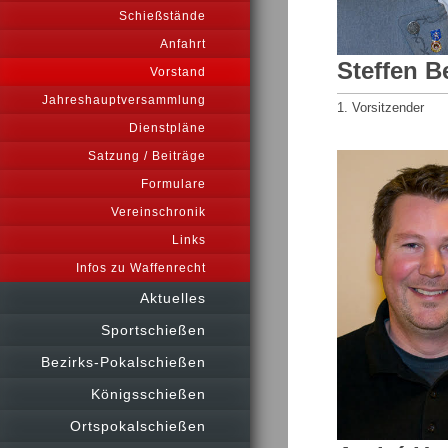
Schießstände
Anfahrt
Steffen B
Vorstand
Jahreshauptversammlung
1. Vorsitzender
Dienstpläne
Satzung / Beiträge
Formulare
Vereinschronik
Links
Infos zu Waffenrecht
Aktuelles
Sportschießen
Bezirks-Pokalschießen
Königsschießen
Ortspokalschießen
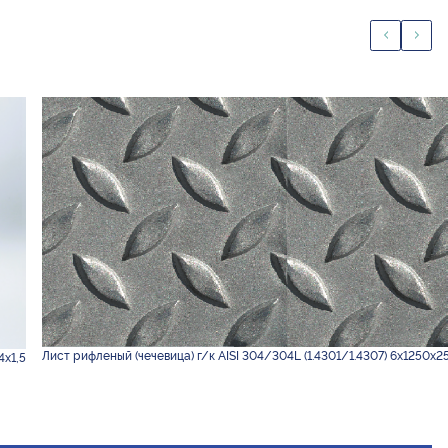
Лист рифленый (чечевица) г/к AISI 304/304L (1.4301/1.4307) 6х1250х2
4х1,5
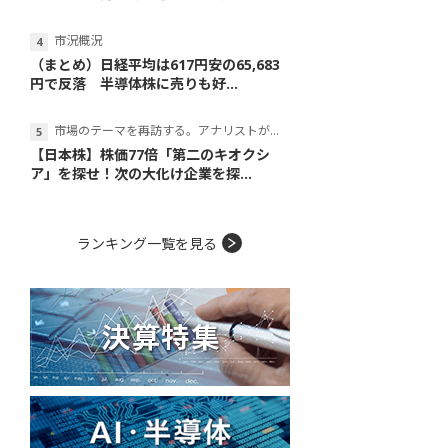
市況概況
（まとめ）日経平均は617円安の65,683
円で反落 半導体株に売りも好...
市場のテーマを再訪する。アナリストが読み解くテーマの本質
【日本株】株価77倍「第二のキオクシ
ア」を探せ！次の大化け企業を探...
ランキング一覧を見る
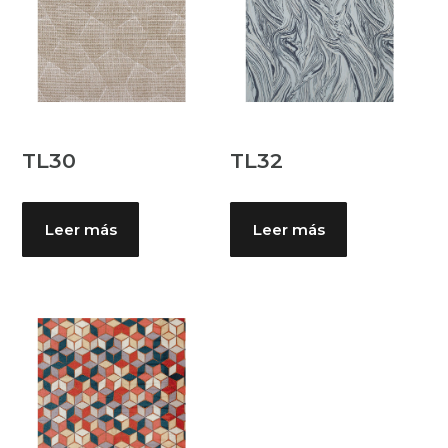
TL30
TL32
Leer más
Leer más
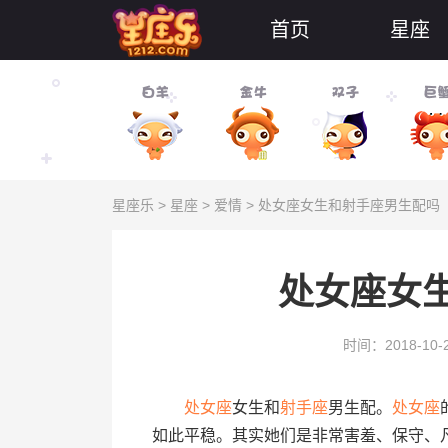
首页
星座
星座乐
>
星座
>
爱情
> 处女座女生和射手座男生配吗
处女座女
时间：2018-10-
处女座
女生和
射手座
男生配。
处女座
如此平稳。其实她们是非常害羞、保守、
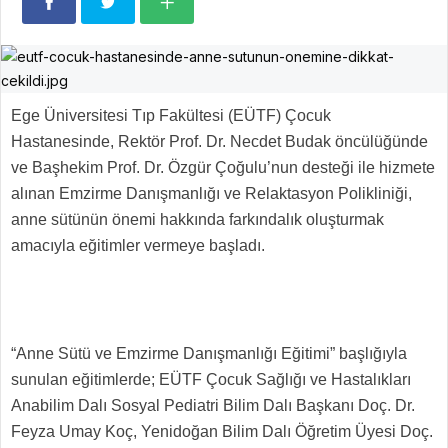
Ege Üniversitesi Tıp Fakültesi (EÜTF) Çocuk
Hastanesinde, Rektör Prof. Dr. Necdet Budak öncülüğünde
ve Başhekim Prof. Dr. Özgür Çoğulu’nun desteği ile hizmete
alınan Emzirme Danışmanlığı ve Relaktasyon Polikliniği,
anne sütünün önemi hakkında farkındalık oluşturmak
amacıyla eğitimler vermeye başladı.
“Anne Sütü ve Emzirme Danışmanlığı Eğitimi” başlığıyla
sunulan eğitimlerde; EÜTF Çocuk Sağlığı ve Hastalıkları
Anabilim Dalı Sosyal Pediatri Bilim Dalı Başkanı Doç. Dr.
Feyza Umay Koç, Yenidoğan Bilim Dalı Öğretim Üyesi Doç.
######
— Exercise directions —
Copy all lines of the material above where the string "Bilim" occurs.

— Answer —
Anabilim Dalı Sosyal Pediatri Bilim Dalı Başkanı Doç. Dr.
Feyza Umay Koç, Yenidoğan Bilim Dalı Öğretim Üyesi Doç.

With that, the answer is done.